Her mind vitiated by romantic folly, and her judgment weak, Rosetta rashly precipitated herself from the very summit of high-life, to the society of lowly individuals, even below mediocrity. Willingly excluding herself from her family and friends, as well as from the first circles of fashion, in which, by birth and education she was destined to move;-a privilege she forfeited by her folly and indiscretion, unmindful of the disgrace she brought upon herself and noble connexions.

NUMBER XXVI.

ON THE LOVE OF ADVENTURE.

Grace was in all her steps,

Heaven in her eye, in every gesture
Dignity and love.

PHILOMENA was a lady of respectable connexions in high life, remarkable in her appearance for grace and dignity. Milton's sublime description of the beauteous fair, who advanced to meet the solitary inhabitant of Eden, as he awoke from a refreshing slumber, recurred to the imagination as she gracefully skimmed over the turf, or stepped across the pavement. Her stately figure and heavenly countenance, could not but attract admiration. She played and sung divinely, and in the dance, a Hillesburg could not surpass her graceful motion. Every fine accomplishment, combined with gentle and unassuming manners, gave her a superiority in society, of which she might have been proud; and, had the qualities of her mind been in unison with the graces of her

person, she might have shone with a splendour that would have eclipsed the "fairest among the fair."

But, alas! with a disposition to enjoy every pleasure in life, she possessed neither prudence to check, nor resolution to combat against the propensities of her nature. Her extravagance kept pace with her indiscretion; and though her father subscribed most liberally to all her wants, and all her reasonable wishes, still her imprudence outstripped his generosity.

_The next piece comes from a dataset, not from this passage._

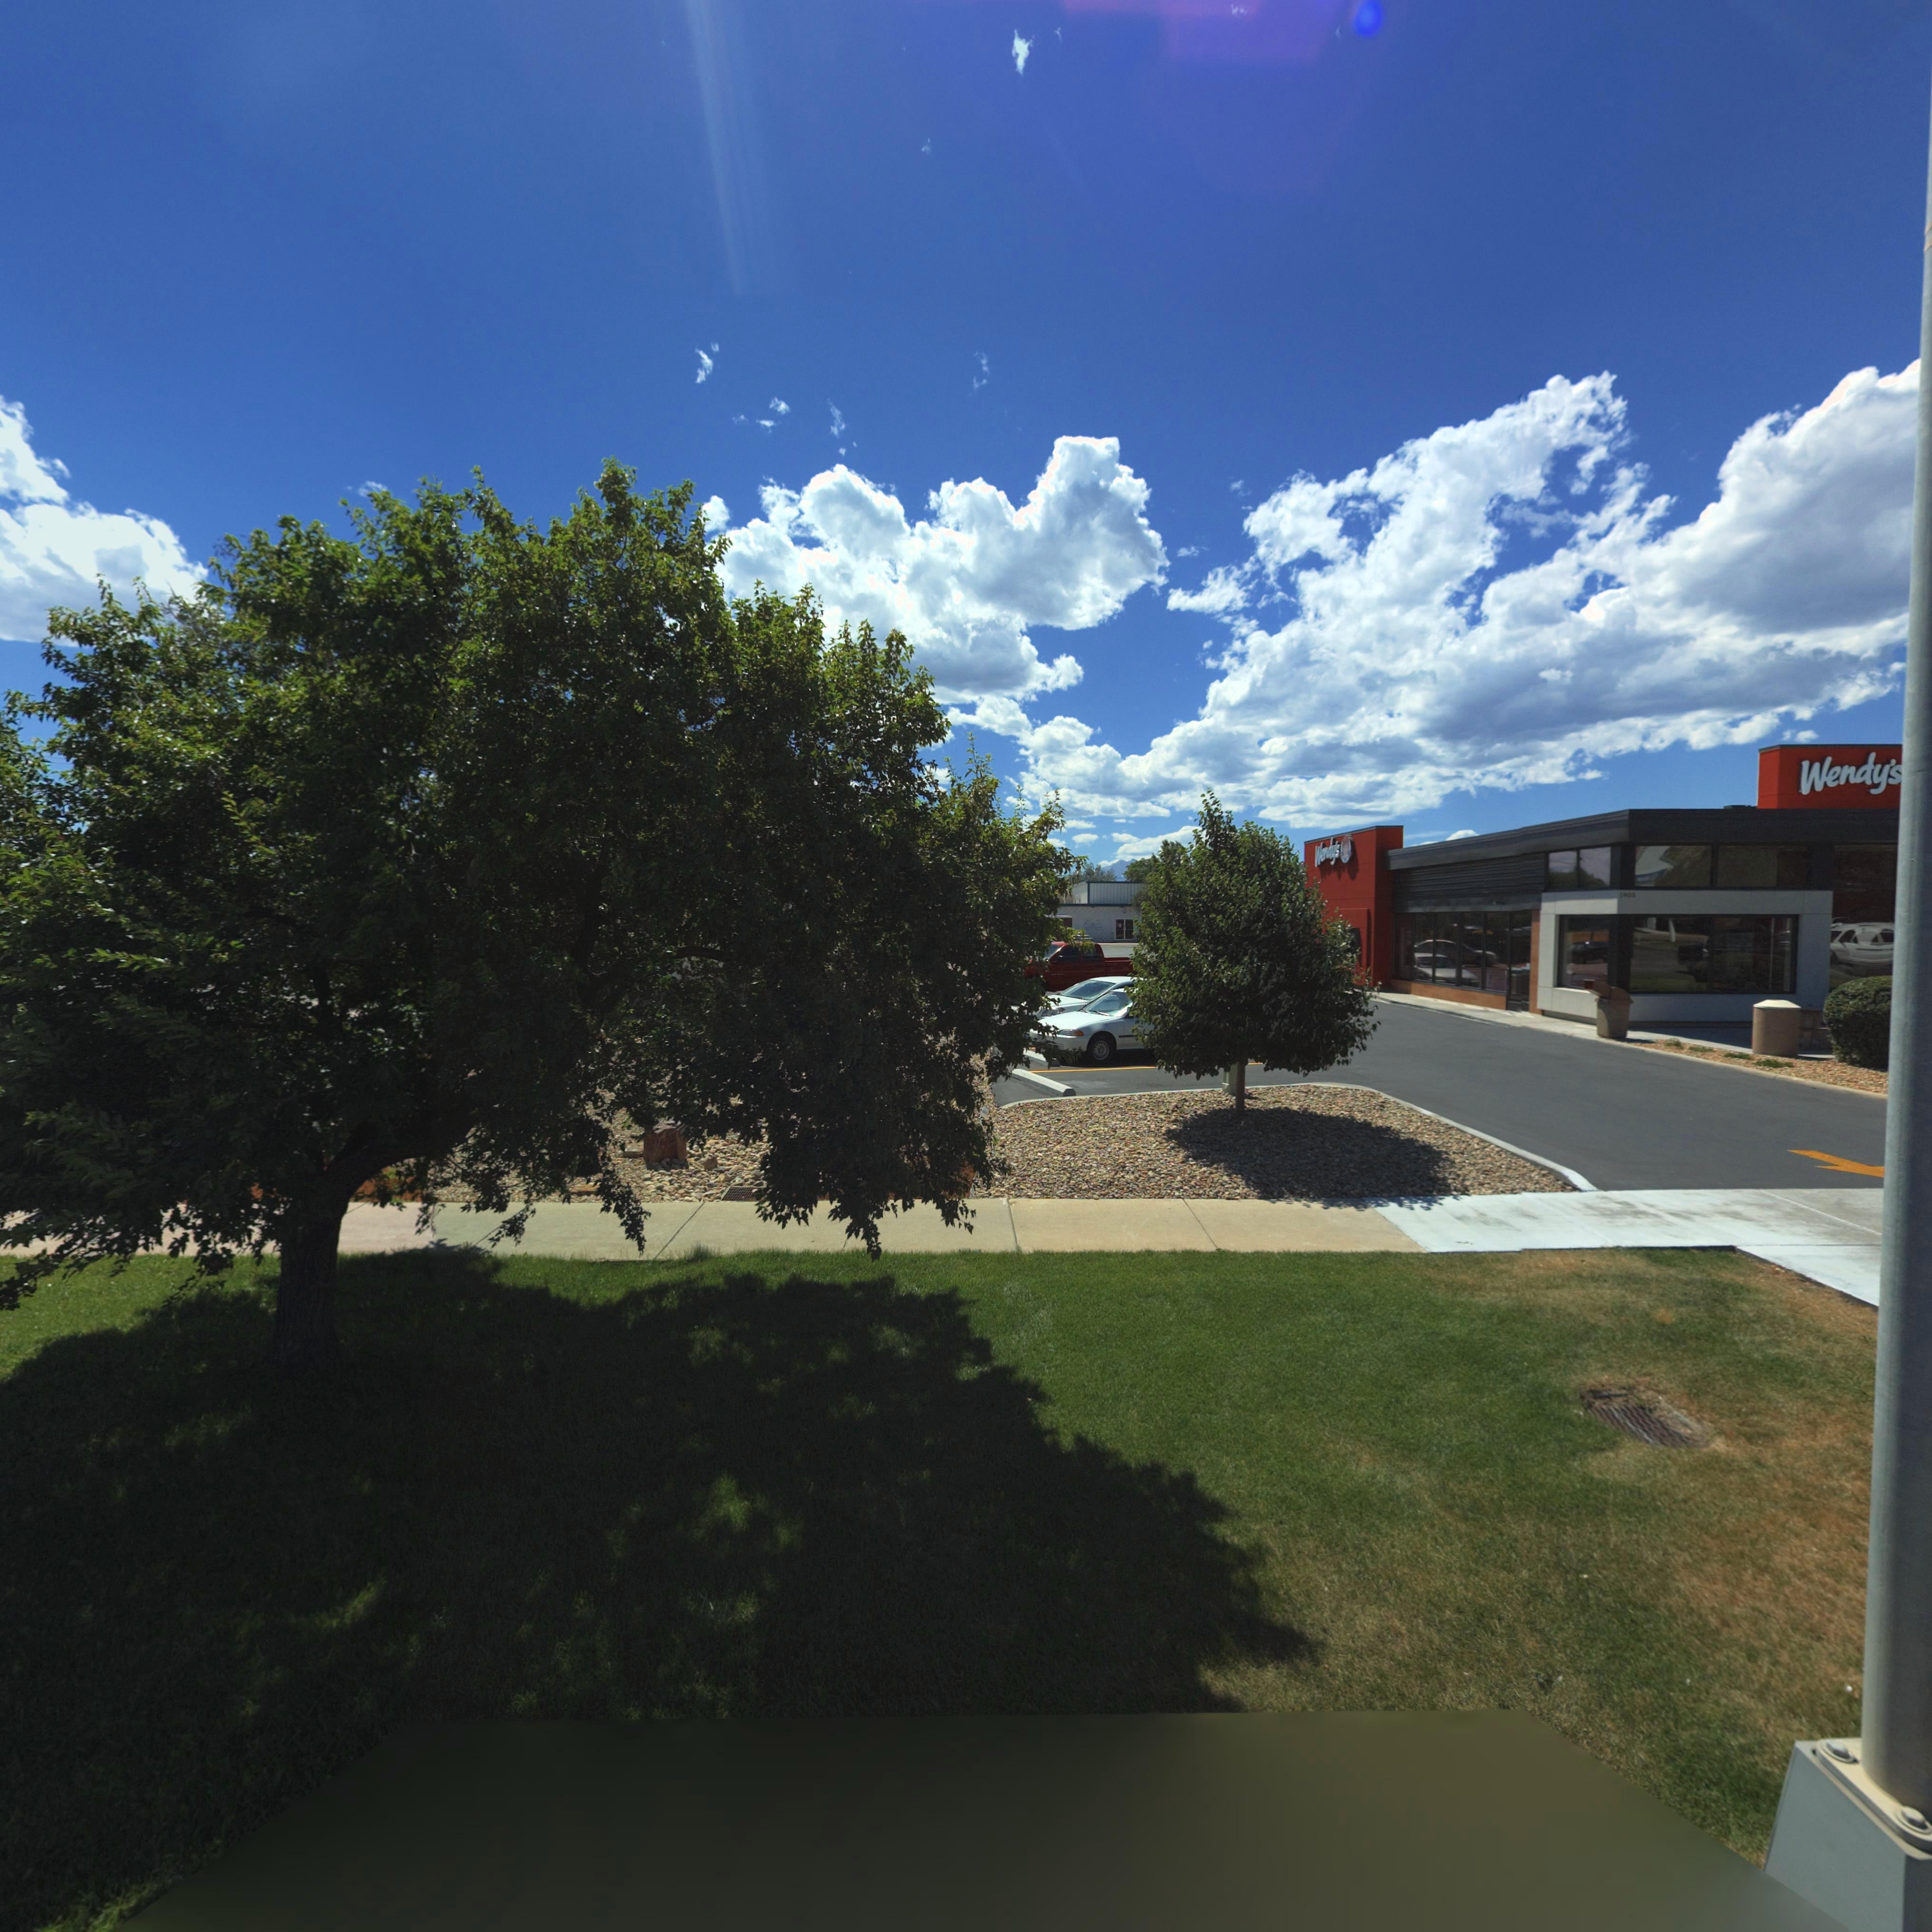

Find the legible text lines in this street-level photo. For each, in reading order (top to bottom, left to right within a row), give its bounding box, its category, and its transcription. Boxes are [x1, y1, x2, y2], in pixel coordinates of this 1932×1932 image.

[1799, 750, 1903, 796] BusinessName: Wendy's
[1314, 837, 1342, 868] BusinessName: Wendy's
[1620, 892, 1635, 898] StreetNumber: 1***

Bereaved, by the unpitying hand of death, of that maternal care so essential to the formation of the female character, just at that happy period of life when the heart is panting "to see and be seen" in every fashionable crowd; she became the director of her own conduct, without judgment to control, or prudence to guide her actions. Perfected in all the accomplishments of the day, she sickened in the society of her governess, and prevailed on her too indulgent parent to dismiss the watchful matron; knowing that she would then be free to follow the dictates of her own volatile disposition. Her father's parliamentary occupations, together with his private concerns, engaged his attention almost from morning till night, and from night till morning. Accordingly she entered the walks of dissipation alone and unprotected; and broke through every rule of decorum, to prosecute the ill-concerted schemes of a wild imagination.